We can see in the above that the inter-token latency on Anyscale is consistently better than Fireworks, although the differences are relatively small (~5% to 20%).
The graph below shows the end-to-end time required to complete queries. We can see that end-to-end request time is one of the more sensitive measures in terms of noise.
We can see here that the Anyscale’s end-to-end time is consistently better than Fireworks’s, but the gap closes (especially proportionately) at high load levels. At 5 concurrent queries, Anyscale is 4.6 seconds vs 5.3 seconds (15% faster). But at 30 concurrent queries, the difference is smaller (Anyscale is 5% faster).
Perplexity is in open beta so there is no price – we could not include it in the comparison. For Fireworks, we used the prices listed on their website, which is $0.7 per million tokens in and $2.80 per million tokens out. For Anyscale Endpoints, we used $1 per million tokens regardless of input or output as listed on the pricing page.
Now that we have these numbers, we can work out when to use each LLM product:
For a low traffic interactive application (like a chatbot), any of these three will do. The ITL and TTFT are small enough to not be a major issue and there’s not a major difference since humans read at something like 5 tokens per second and even the slowest is 6 times that. However, Anyscale is the cheapest of the 3, by about 15% for this workload.
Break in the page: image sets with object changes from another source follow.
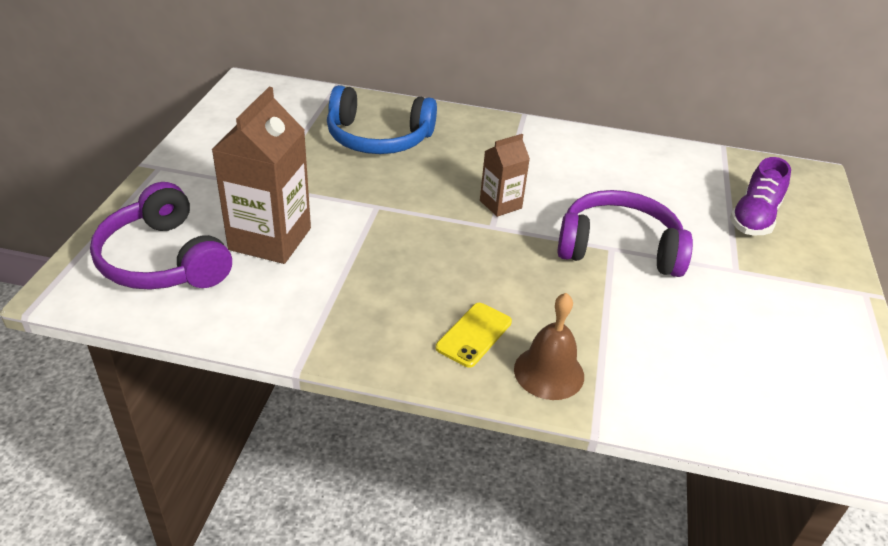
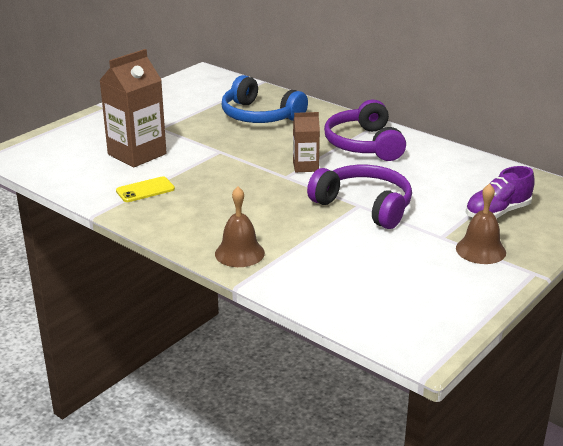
camera: 30 degrees right, 10 degrees down
purple headphones [90,182,232,290] -> purple headphones moved to [324,100,406,161]
yellow phone [436,303,512,368] -> yellow phone moved to [116,176,175,202]
none -> brown bell [456,184,506,264]

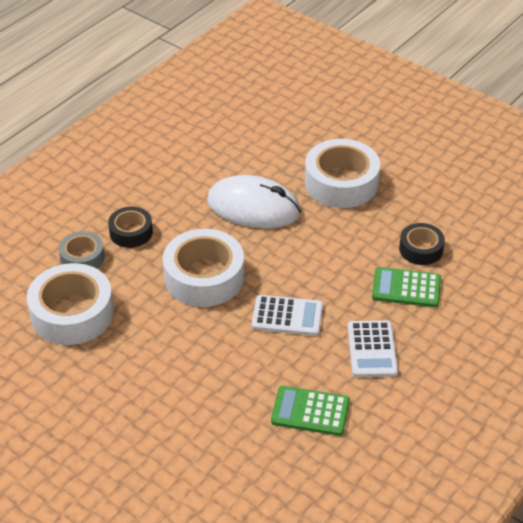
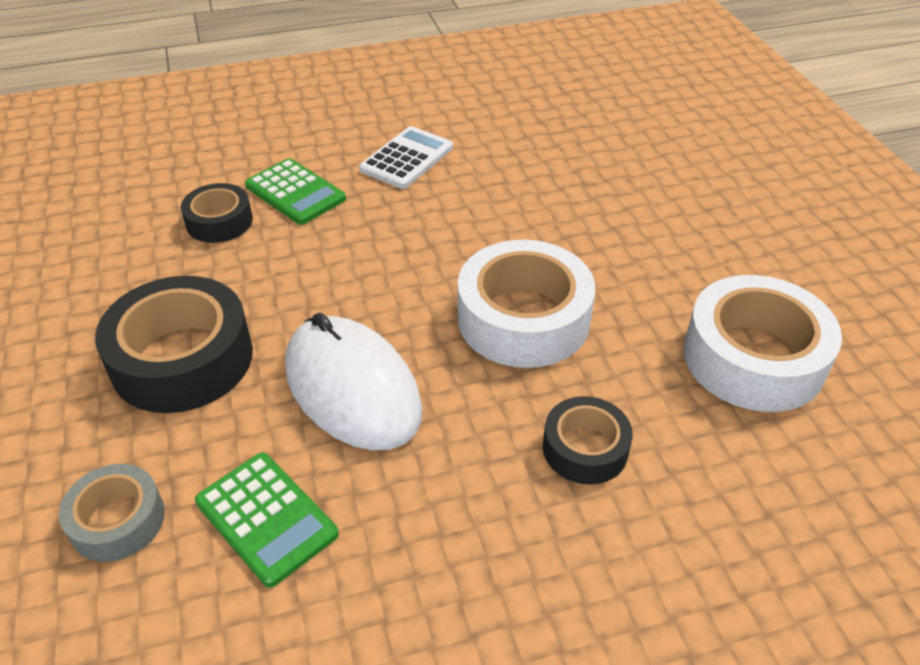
camera: 145 degrees left, 0 degrees up
grey tape [59,231,105,269] -> grey tape moved to [59,464,165,562]
white calculator [252,295,323,336] -> none
green calculator [271,386,350,436] -> green calculator moved to [195,452,339,588]
white tape [305,139,380,208] -> black tape [95,276,253,413]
If you’re looking for ultra-low latency applications end-to-end and you don’t have too much work to do, Perplexity is worth considering once they come out of open beta. It’s hard to know what the “cost” of that low latency is until Perplexity releases prices.
If you have large workloads, Anyscale and Fireworks are worth considering. However, Anyscale for this particular workload is 15% cheaper. If you had a high input to output ratio, for example 10 input tokens to 1 output token, Fireworks would be cheaper (89c for Fireworks vs $1 for Anyscale). An example of this might be extreme summarization.
LLM performance is evolving incredibly rapidly. We hope that the community finds the LLMPerf benchmarking tool useful for comparing outputs. We will continue to work on improving LLMPerf (in particular to make it easier to control the distribution of inputs and outputs) in the hope that it will improve transparency and reproducibility. We also hope you will be able to use it to model cost and performance for your particular workloads.
We see from this that it’s not a one-size fits all for benchmarks and that especially in the case of LLMs, it really depends on your particular application.